The structure is very similar to the ENTITY_CREATE and ENTITY_FULL_UPDATE messages, with the following differences:

  • typeName – The name of the type being updated.

  • attribute – The unique attribute name of the entity being updated.

  • attributeValue – The value of the unique attribute.

  • entity – This is a partial EntityDefinition structure with the following fields:

    • id – This is a typical ID structure as seen in an EntityDefinition, but the ID value can be a temporary value and not the actual GUID.

    • values – This is a map whose keys are the attributes of the type that is being updated along with the new values.

Using the typeName, attribute and attributeValue, Atlas can locate the entity that needs to be updated. These parameters are similar to the API parameters described in Update a Subset of Entity Attributes.

Example :

In the following example we update an hbase_table entity with qualifiedNamedefault.webtable@cluster3, and set the isEnabled attribute to false, we can add an ENTITY_PARTIAL_UPDATE message as follows:

{
	"version": {
		"version": "1.0.0"
	},
	"message": {
		"typeName": "hbase_table",
		"attribute": "qualifiedName",
		"entity": {
			"jsonClass": "org.apache.atlas.typesystem.json.InstanceSerialization$_Reference",
			"id": {
				"jsonClass": "org.apache.atlas.typesystem.json.InstanceSerialization$_Id",
				"id": "-1467290566551498000",
				"version": 0,
				"typeName": "hbase_table",
				"state": "ACTIVE"
			},
			"typeName": "hbase_table",
			"values": {
				"isEnabled": false
			},
			"ClassificationNames": [],
			"Classifications": {}
		},
		"attributeValue": "default.webtable@cluster3",
		"type": "ENTITY_PARTIAL_UPDATE",
		"user": "integ_user"
	}
}

ENTITY_DELETE Message

You can use ENTITY_DELETE to deleted an entity. This message has the following structure:

{
	"version": {
		"version": version_string
	},
	"message": {
		"typeName": type_name,
		"attribute": unique_attribute_name,
		"attributeValue": unique_attribute_value,
		"type": "ENTITY_DELETE",
		"user": user_name
	}
}

The message structure is a subset of the ENTITY_PARTIAL_UPDATE structure.

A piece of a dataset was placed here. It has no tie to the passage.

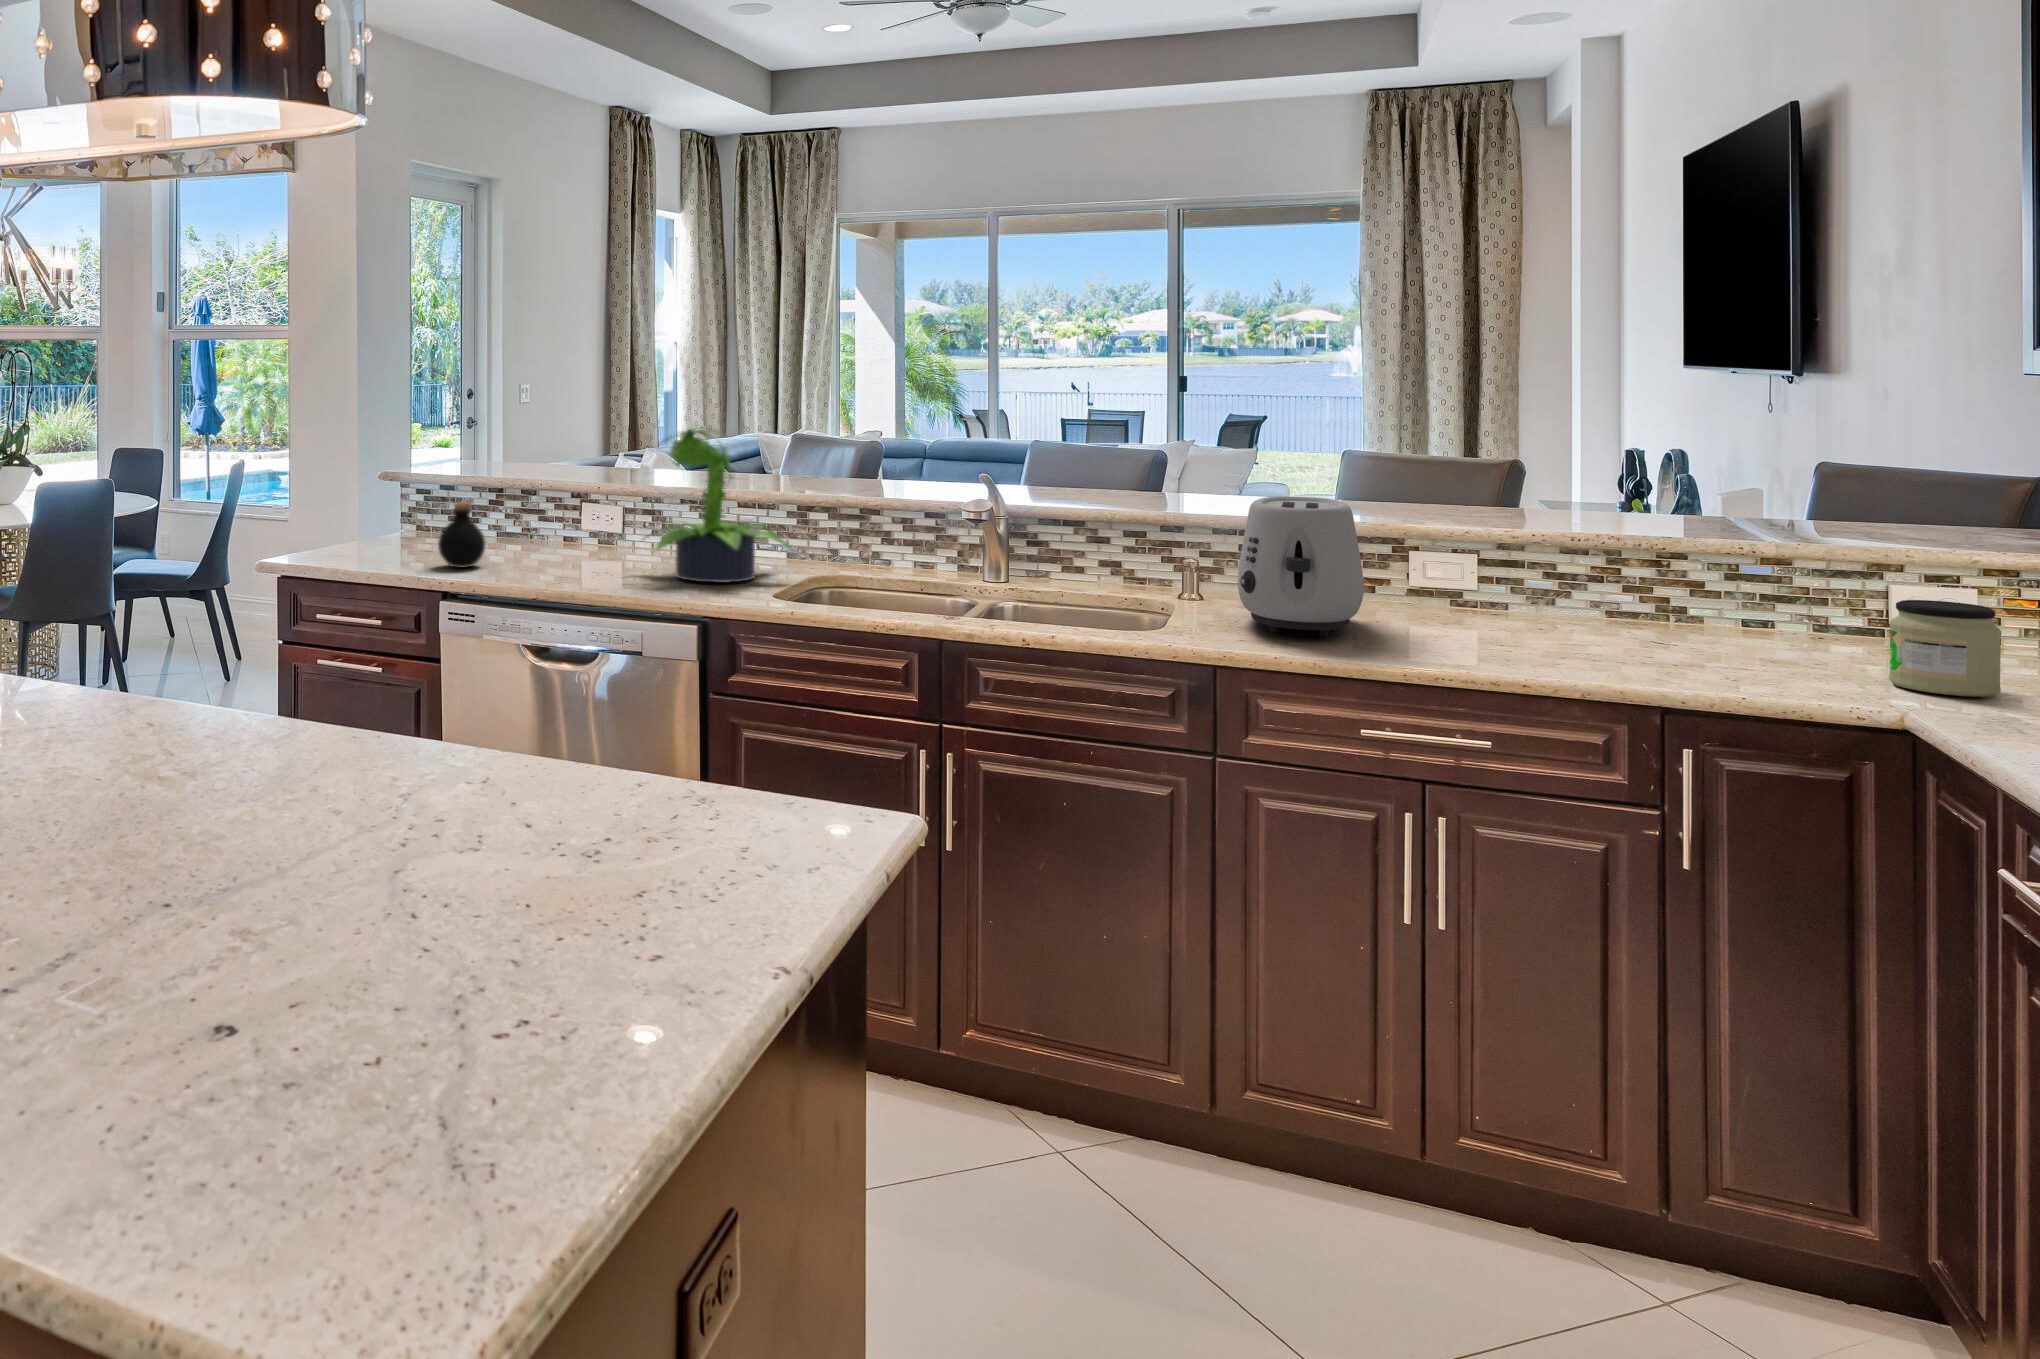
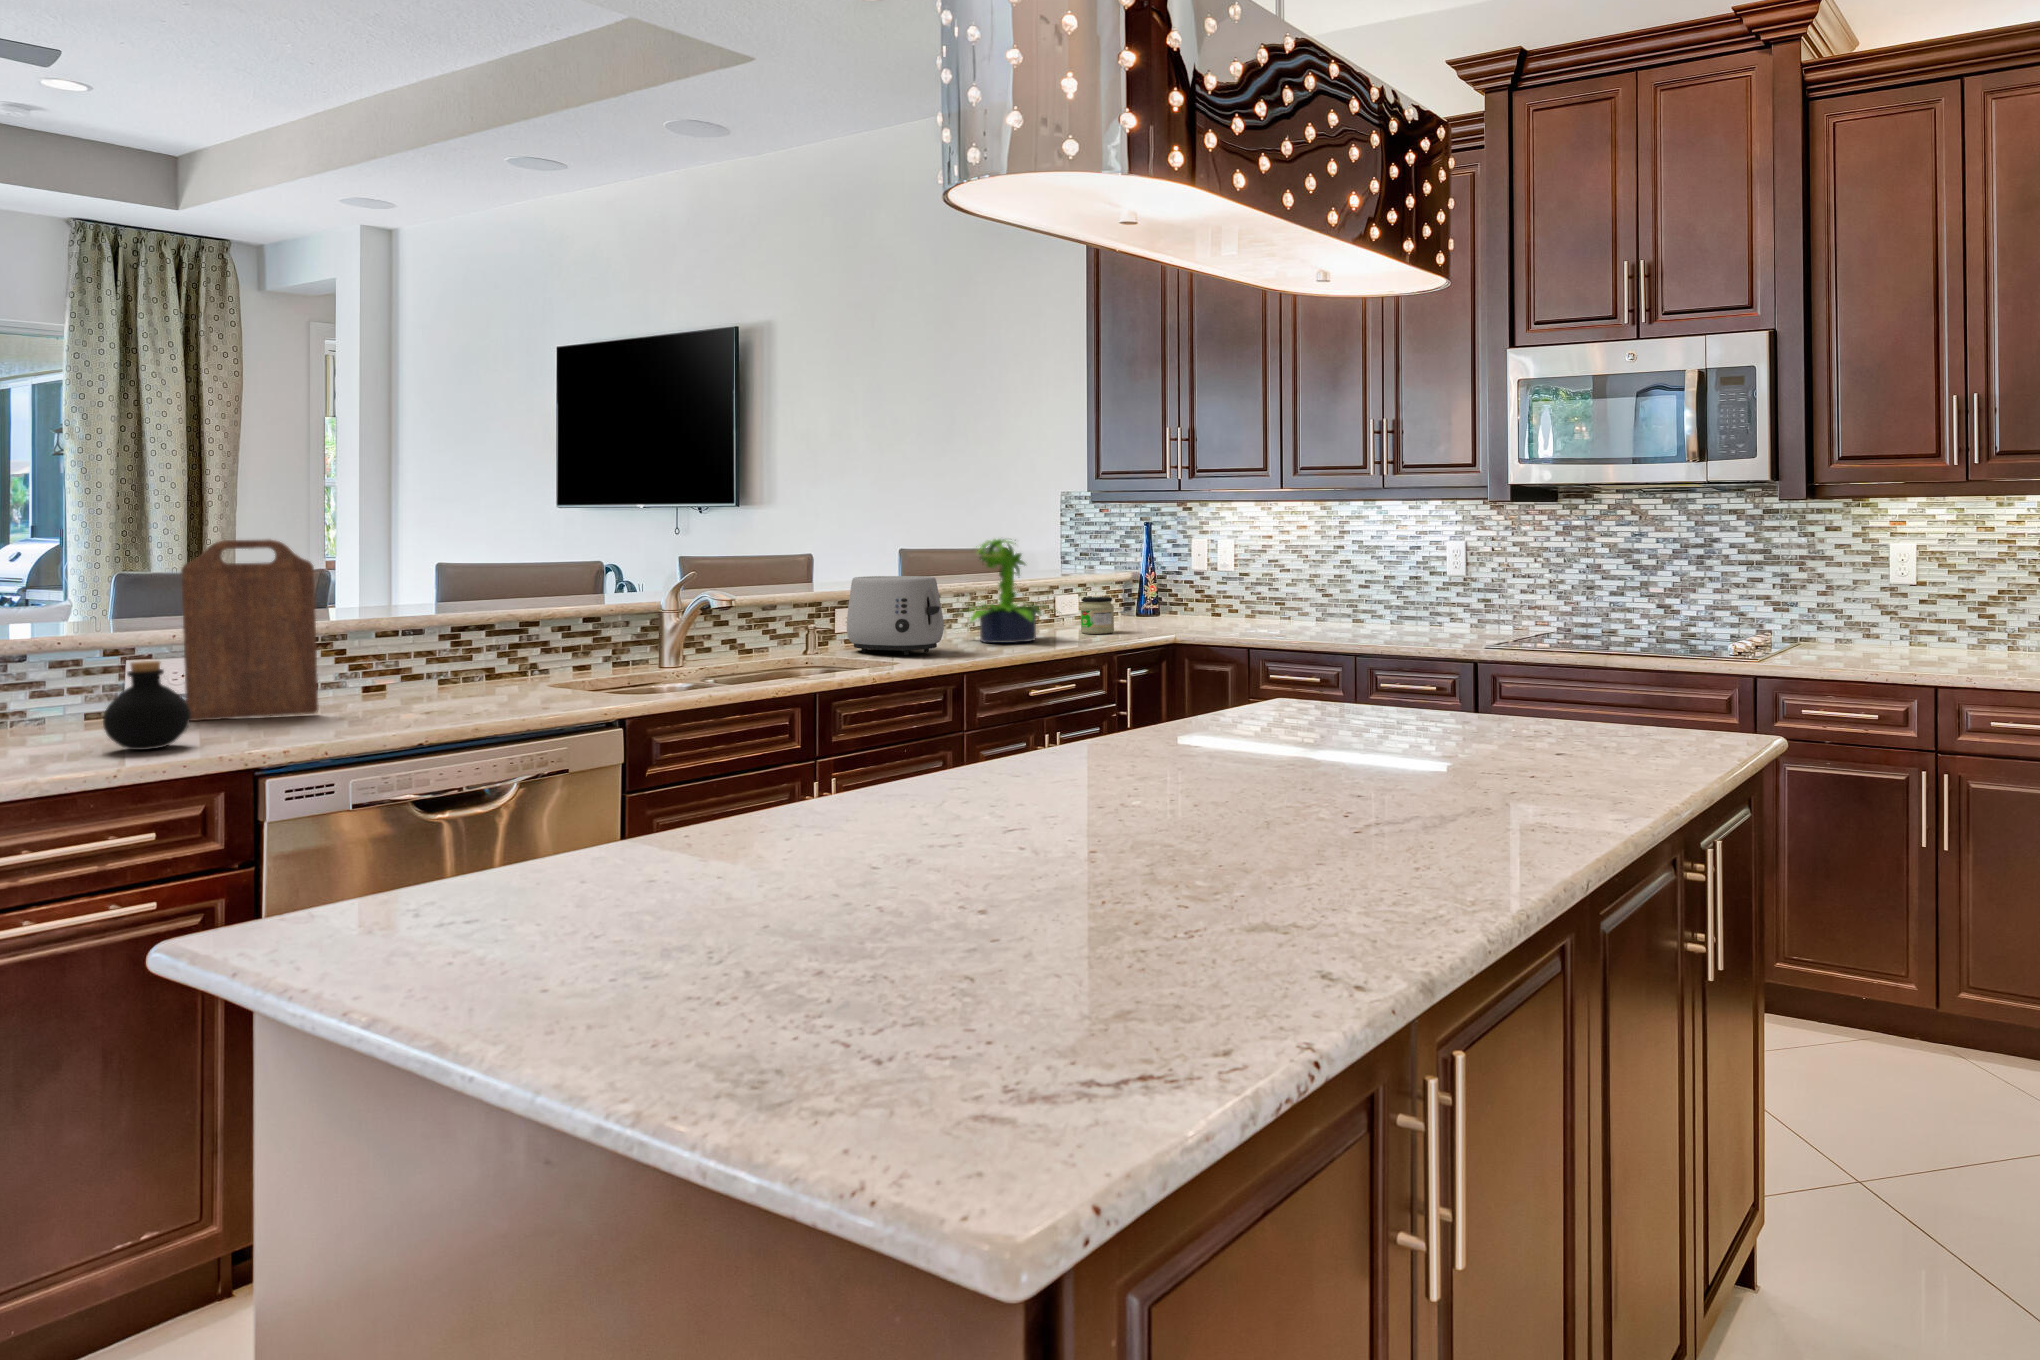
cutting board: none [575,414,617,564] -> present [181,539,318,721]
potted plant: present [657,427,792,583] -> present [970,539,1061,643]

  • typeName – The type name of the entity being deleted.

  • attribute – The unique attribute name of the type being deleted.

  • attributeValue – The value of the unique attribute of the type being deleted.

Note that these three attributes form the key through which Atlas can identify an entity to delete, similar to how it can reference an entity for a partial update.

Example :

The following message can be used to delete a hbase_table with a qualifiedName of default.webtable@cluster3.

{
	"version": {
		"version": "1.0.0"
	},
	"message": {
		"typeName": "hbase_table",
		"attribute": "qualifiedName",
		"attributeValue": "default.webtable@cluster3",
		"type": "ENTITY_DELETE",
		"user": "integ_user"
	}
}